Under the agreement, Ogletree is the only large labor and employment law firm that will have access to the technology for a set period of time, according to Ogletree’s Chief Knowledge Officer Patrick DiDomenico. In return, the law firm is offering up its vast collection of labor and employment law data to help train Legalmation’s systems, and the firm is offering input with regard to the product’s development.
To use Legalmation, the law firm’s attorneys can drag and drop a PDF complaint or other legal document onto the website. The technology then translates the PDF into text, reads it and analyzes it, and within minutes it generates a draft response.
“It kind of seems like magic,” DiDomenico said. “You have all of this output based on an uploaded complaint in two minutes.

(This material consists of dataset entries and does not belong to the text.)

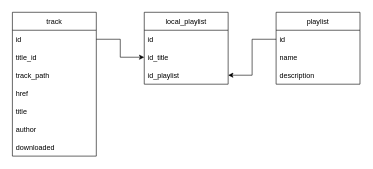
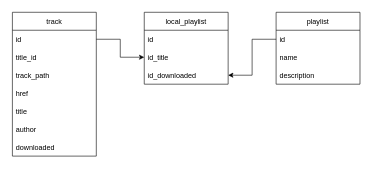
  <mxCell id="0" />
  <mxCell id="1" parent="0" />
  <mxCell id="2" value="track" style="swimlane;fontStyle=0;childLayout=stackLayout;horizontal=1;startSize=30;horizontalStack=0;resizeParent=1;resizeParentMax=0;resizeLast=0;collapsible=1;marginBottom=0;" parent="1" vertex="1"><mxGeometry x="20" y="20" width="140" height="240" as="geometry" /></mxCell>
  <mxCell id="3" value="id" style="text;strokeColor=none;fillColor=none;align=left;verticalAlign=middle;spacingLeft=4;spacingRight=4;overflow=hidden;points=[[0,0.5],[1,0.5]];portConstraint=eastwest;rotatable=0;" parent="2" vertex="1"><mxGeometry y="30" width="140" height="30" as="geometry" /></mxCell>
  <mxCell id="4" value="title_id" style="text;strokeColor=none;fillColor=none;align=left;verticalAlign=middle;spacingLeft=4;spacingRight=4;overflow=hidden;points=[[0,0.5],[1,0.5]];portConstraint=eastwest;rotatable=0;" parent="2" vertex="1"><mxGeometry y="60" width="140" height="30" as="geometry" /></mxCell>
  <mxCell id="5" value="track_path" style="text;strokeColor=none;fillColor=none;align=left;verticalAlign=middle;spacingLeft=4;spacingRight=4;overflow=hidden;points=[[0,0.5],[1,0.5]];portConstraint=eastwest;rotatable=0;" parent="2" vertex="1"><mxGeometry y="90" width="140" height="30" as="geometry" /></mxCell>
  <mxCell id="6" value="href" style="text;strokeColor=none;fillColor=none;align=left;verticalAlign=middle;spacingLeft=4;spacingRight=4;overflow=hidden;points=[[0,0.5],[1,0.5]];portConstraint=eastwest;rotatable=0;" parent="2" vertex="1"><mxGeometry y="120" width="140" height="30" as="geometry" /></mxCell>
  <mxCell id="7" value="title" style="text;strokeColor=none;fillColor=none;align=left;verticalAlign=middle;spacingLeft=4;spacingRight=4;overflow=hidden;points=[[0,0.5],[1,0.5]];portConstraint=eastwest;rotatable=0;" parent="2" vertex="1"><mxGeometry y="150" width="140" height="30" as="geometry" /></mxCell>
  <mxCell id="8" value="author" style="text;strokeColor=none;fillColor=none;align=left;verticalAlign=middle;spacingLeft=4;spacingRight=4;overflow=hidden;points=[[0,0.5],[1,0.5]];portConstraint=eastwest;rotatable=0;" parent="2" vertex="1"><mxGeometry y="180" width="140" height="30" as="geometry" /></mxCell>
  <mxCell id="9" value="downloaded" style="text;strokeColor=none;fillColor=none;align=left;verticalAlign=middle;spacingLeft=4;spacingRight=4;overflow=hidden;points=[[0,0.5],[1,0.5]];portConstraint=eastwest;rotatable=0;" parent="2" vertex="1"><mxGeometry y="210" width="140" height="30" as="geometry" /></mxCell>
  <mxCell id="10" value="playlist" style="swimlane;fontStyle=0;childLayout=stackLayout;horizontal=1;startSize=30;horizontalStack=0;resizeParent=1;resizeParentMax=0;resizeLast=0;collapsible=1;marginBottom=0;" parent="1" vertex="1"><mxGeometry x="460" y="20" width="140" height="120" as="geometry" /></mxCell>
  <mxCell id="11" value="id" style="text;strokeColor=none;fillColor=none;align=left;verticalAlign=middle;spacingLeft=4;spacingRight=4;overflow=hidden;points=[[0,0.5],[1,0.5]];portConstraint=eastwest;rotatable=0;" parent="10" vertex="1"><mxGeometry y="30" width="140" height="30" as="geometry" /></mxCell>
  <mxCell id="12" value="name" style="text;strokeColor=none;fillColor=none;align=left;verticalAlign=middle;spacingLeft=4;spacingRight=4;overflow=hidden;points=[[0,0.5],[1,0.5]];portConstraint=eastwest;rotatable=0;" parent="10" vertex="1"><mxGeometry y="60" width="140" height="30" as="geometry" /></mxCell>
  <mxCell id="13" value="description" style="text;strokeColor=none;fillColor=none;align=left;verticalAlign=middle;spacingLeft=4;spacingRight=4;overflow=hidden;points=[[0,0.5],[1,0.5]];portConstraint=eastwest;rotatable=0;" parent="10" vertex="1"><mxGeometry y="90" width="140" height="30" as="geometry" /></mxCell>
  <mxCell id="14" value="local_playlist" style="swimlane;fontStyle=0;childLayout=stackLayout;horizontal=1;startSize=30;horizontalStack=0;resizeParent=1;resizeParentMax=0;resizeLast=0;collapsible=1;marginBottom=0;" parent="1" vertex="1"><mxGeometry x="240" y="20" width="140" height="120" as="geometry" /></mxCell>
  <mxCell id="15" value="id" style="text;strokeColor=none;fillColor=none;align=left;verticalAlign=middle;spacingLeft=4;spacingRight=4;overflow=hidden;points=[[0,0.5],[1,0.5]];portConstraint=eastwest;rotatable=0;" parent="14" vertex="1"><mxGeometry y="30" width="140" height="30" as="geometry" /></mxCell>
  <mxCell id="16" value="id_title" style="text;strokeColor=none;fillColor=none;align=left;verticalAlign=middle;spacingLeft=4;spacingRight=4;overflow=hidden;points=[[0,0.5],[1,0.5]];portConstraint=eastwest;rotatable=0;" parent="14" vertex="1"><mxGeometry y="60" width="140" height="30" as="geometry" /></mxCell>
- <mxCell id="17" value="id_playlist" style="text;strokeColor=none;fillColor=none;align=left;verticalAlign=middle;spacingLeft=4;spacingRight=4;overflow=hidden;points=[[0,0.5],[1,0.5]];portConstraint=eastwest;rotatable=0;" parent="14" vertex="1"><mxGeometry y="90" width="140" height="30" as="geometry" /></mxCell>
+ <mxCell id="17" value="id_downloaded" style="text;strokeColor=none;fillColor=none;align=left;verticalAlign=middle;spacingLeft=4;spacingRight=4;overflow=hidden;points=[[0,0.5],[1,0.5]];portConstraint=eastwest;rotatable=0;" parent="14" vertex="1"><mxGeometry y="90" width="140" height="30" as="geometry" /></mxCell>
  <mxCell id="18" style="edgeStyle=orthogonalEdgeStyle;rounded=0;orthogonalLoop=1;jettySize=auto;html=1;exitX=1;exitY=0.5;exitDx=0;exitDy=0;entryX=0;entryY=0.5;entryDx=0;entryDy=0;" parent="1" source="3" target="16" edge="1"><mxGeometry relative="1" as="geometry" /></mxCell>
  <mxCell id="19" style="edgeStyle=orthogonalEdgeStyle;rounded=0;orthogonalLoop=1;jettySize=auto;html=1;exitX=0;exitY=0.5;exitDx=0;exitDy=0;entryX=1;entryY=0.5;entryDx=0;entryDy=0;" parent="1" source="11" target="17" edge="1"><mxGeometry relative="1" as="geometry" /></mxCell>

The documents are draft documents, but all in all the tool does about six to eight hours’ worth of work in two minutes.”
After receiving the draft response, a lawyer then reviews and edits the resulting document and then submits it to a senior attorney for any further review or revisions.
Although the tool is simple to use and does not necessitate lawyer training, it does require education and promotion on the part of the law firm in order to make sure attorneys are aware of its benefits so that they engage with the technology and make use of it, DiDomenico said.
“Quite frankly, some people are either not aware of certain technologies or
maybe haven’t seen them so they don’t necessarily trust them,” he said.
“Even as simple as this tool is, you still have to do promotion and training, you have to make sure people feel comfortable with it.”
According to DiDomenico, the impact of the technology is “clear”: There’s a time savings, which also saves money. He says his law firm shares those efficiencies with the client by charging them a fee for the technology’s use, while cutting six to eight hours of billable time off the client’s bill.
“It’s a win-win situation for us and the client. Everybody saves money and we get the work done faster,” he said.